Growing DoS attacks

Jared Mauch jared at
Wed Jan 16 23:51:01 UTC 2002

	Something that people may want to consider doing is
that assuming you are using hardware/software that can support
rate-limit of specific packet types/rates, you could
generate some rate-limits to limit specific types of traffic
to various ranges.

	You can also use these initally to sample the traffic
sufficently that one can determine what your typical rate is.


	Create access-list that matches icmp echo+echo-reply
	Assuming a ds3/oc3/oc12 uplink, you can create a rate-limit
on the router that limits the traffic to 1.5M with a burst to 2M.

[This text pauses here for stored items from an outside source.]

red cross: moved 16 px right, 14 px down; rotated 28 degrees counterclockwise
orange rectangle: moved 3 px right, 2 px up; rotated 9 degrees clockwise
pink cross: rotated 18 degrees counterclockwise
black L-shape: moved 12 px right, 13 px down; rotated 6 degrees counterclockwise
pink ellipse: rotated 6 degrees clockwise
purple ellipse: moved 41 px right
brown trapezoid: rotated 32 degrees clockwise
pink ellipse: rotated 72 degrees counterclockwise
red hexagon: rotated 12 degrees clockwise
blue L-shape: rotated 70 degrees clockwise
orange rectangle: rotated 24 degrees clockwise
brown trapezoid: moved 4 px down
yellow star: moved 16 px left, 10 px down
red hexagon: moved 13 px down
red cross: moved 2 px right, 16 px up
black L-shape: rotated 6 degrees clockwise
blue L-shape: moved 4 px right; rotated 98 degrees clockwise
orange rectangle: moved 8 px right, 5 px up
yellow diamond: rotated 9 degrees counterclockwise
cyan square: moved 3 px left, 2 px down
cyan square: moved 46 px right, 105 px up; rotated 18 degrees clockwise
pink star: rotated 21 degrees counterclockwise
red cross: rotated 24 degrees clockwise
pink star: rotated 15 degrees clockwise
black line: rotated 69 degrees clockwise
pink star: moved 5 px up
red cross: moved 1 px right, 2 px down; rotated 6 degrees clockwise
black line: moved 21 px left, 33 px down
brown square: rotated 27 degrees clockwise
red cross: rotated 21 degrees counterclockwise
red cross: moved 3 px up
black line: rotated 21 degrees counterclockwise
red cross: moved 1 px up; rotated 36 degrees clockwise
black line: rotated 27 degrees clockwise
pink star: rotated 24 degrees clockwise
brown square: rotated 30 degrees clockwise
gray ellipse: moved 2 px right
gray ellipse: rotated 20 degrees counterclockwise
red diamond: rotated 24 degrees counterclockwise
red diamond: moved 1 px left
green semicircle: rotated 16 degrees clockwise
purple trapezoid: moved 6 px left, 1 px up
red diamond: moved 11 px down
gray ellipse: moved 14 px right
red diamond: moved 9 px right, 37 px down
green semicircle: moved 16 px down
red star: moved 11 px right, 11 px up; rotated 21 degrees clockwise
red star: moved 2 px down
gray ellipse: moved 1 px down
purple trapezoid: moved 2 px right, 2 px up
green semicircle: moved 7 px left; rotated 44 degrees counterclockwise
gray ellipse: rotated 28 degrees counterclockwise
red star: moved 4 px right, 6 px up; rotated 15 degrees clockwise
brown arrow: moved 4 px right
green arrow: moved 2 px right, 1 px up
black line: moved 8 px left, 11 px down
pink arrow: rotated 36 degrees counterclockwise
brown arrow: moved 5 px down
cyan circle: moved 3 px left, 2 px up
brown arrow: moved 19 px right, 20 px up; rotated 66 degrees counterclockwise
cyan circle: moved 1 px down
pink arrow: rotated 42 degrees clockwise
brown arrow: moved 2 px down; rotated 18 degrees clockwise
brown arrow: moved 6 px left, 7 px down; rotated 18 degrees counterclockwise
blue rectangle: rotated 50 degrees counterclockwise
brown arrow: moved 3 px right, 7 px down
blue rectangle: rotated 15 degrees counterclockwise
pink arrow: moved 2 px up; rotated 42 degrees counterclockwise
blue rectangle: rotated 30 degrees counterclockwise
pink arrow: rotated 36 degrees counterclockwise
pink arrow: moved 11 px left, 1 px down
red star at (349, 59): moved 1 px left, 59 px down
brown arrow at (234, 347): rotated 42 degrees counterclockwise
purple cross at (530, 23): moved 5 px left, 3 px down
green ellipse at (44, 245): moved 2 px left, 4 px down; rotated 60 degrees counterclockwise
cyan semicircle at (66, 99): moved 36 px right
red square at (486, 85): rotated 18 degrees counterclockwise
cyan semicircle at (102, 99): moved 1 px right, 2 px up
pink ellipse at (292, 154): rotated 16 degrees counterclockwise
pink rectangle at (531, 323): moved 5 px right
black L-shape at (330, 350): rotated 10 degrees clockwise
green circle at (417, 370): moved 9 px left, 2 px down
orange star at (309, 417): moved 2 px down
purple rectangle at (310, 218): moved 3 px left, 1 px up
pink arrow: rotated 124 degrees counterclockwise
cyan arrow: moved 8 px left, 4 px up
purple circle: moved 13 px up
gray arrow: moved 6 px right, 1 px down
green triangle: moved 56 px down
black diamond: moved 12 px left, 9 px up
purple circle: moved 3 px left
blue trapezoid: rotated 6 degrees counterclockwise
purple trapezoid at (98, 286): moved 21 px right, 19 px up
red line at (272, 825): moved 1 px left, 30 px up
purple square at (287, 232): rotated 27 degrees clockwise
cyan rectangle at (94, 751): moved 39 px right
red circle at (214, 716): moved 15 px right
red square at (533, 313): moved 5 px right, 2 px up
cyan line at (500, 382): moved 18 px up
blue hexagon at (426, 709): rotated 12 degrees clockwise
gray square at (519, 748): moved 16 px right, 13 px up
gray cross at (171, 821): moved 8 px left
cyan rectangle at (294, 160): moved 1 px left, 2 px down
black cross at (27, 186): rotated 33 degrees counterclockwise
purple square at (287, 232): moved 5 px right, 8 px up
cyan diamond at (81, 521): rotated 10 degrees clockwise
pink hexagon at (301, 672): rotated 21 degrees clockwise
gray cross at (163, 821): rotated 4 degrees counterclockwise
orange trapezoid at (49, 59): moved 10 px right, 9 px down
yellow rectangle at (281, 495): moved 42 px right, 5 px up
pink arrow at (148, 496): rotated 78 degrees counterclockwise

	You can also do "sh int rate" on a cisco router to determine if
these rates are what you are typically forwarding.  You obviously need
to adjust these somewhat over time as your traffic and network patterns

	You can do the same for tcp-syn http, etc.. by creating multiple
rate-limits.  (this is assuming cisco devices running 12.0S w/ the
appropriate linecards that support this feature set just as an example.
your mileage and network topology/linecard mix may not completely support
this.  please consult your appropriate vendor as most vendors these days
can support these features.  i'm just using cisco example as baseline).

	Once you figure this out you can then police your network traffic
or possibly apply the same types of rate-limits on customer facing
interfaces (esp. colo that tends to have high bw avaial but do't use it
all the time).

	This is not based on any real-life experiences so collect your own
data, but this may be useful for people to do.

	The problem of internet security and keeping your host(s) secure
I think is the most important.  Most software vendors are starting to ship
[almost, if not] secure out of the box at this point.  The challenge is
upgrading all the existing hosts.  There doesn't appear to be a good way
to notify everyone unless it turns into a "cnn" type event where all the
nightly news people are covering it.  This also misses a large portion of
the international community.  The local media should take it upon themselves
to help notify people to update their machines as well as the software
distributiors and hardware people that sell prepackaged software (windows
for example) that is installed.  include the cost of postage and
printing costs for mailing the users a postcard for the next 3 years once
a month with all the things they should check their machines for.

	it's a challenge.  hopefully everyone involved can step up and 
secure their networks to the [known] intrusion methods that allow abuse.

	- jared
On Wed, Jan 16, 2002 at 02:24:10PM -0700, Barb Dijker wrote:
> At 11:45 AM 1/16/02 -0600, Paul Froutan wrote:
> >Hello all,
> >Can some of you with larger networks let me know about the volume of the 
> >DoS attacks you have experienced lately?  Our experience has been that the 
> >volume (not just occurrence) is going up significantly and I'm curious on 
> >the size of attacks that people are experiencing.  For reference, while a 
> >year or two ago we used to get 50-100 meg attacks, now we're getting 500+ 
> >megs.
> I don't have a large network, but I had three yesterday morning
> between 7 and 10am MST and apparently one last night between 11:30pm and 2am
> MST that rippled through until 5am.  That is way high.  We typically see one
> every six months or so (modulo worms).  These appeared to be customer hosts 
> as
> unwitting dDoS participants... smaller than usual effects probably because 
> we
> had participants/sources rather than targets, but one yesterday was big 
> enough
> to take us down.  Unix servers.  No spoofing or amps involved (we filter).
> High pps, average packet size down to 66 bytes. Didn't snag a capture.
> These were not nimda or any form thereof as we have cut off
> folks who were not fully patched.
> ...Barb

Jared Mauch  | pgp key available via finger from jared at
clue++;      |  My statements are only mine.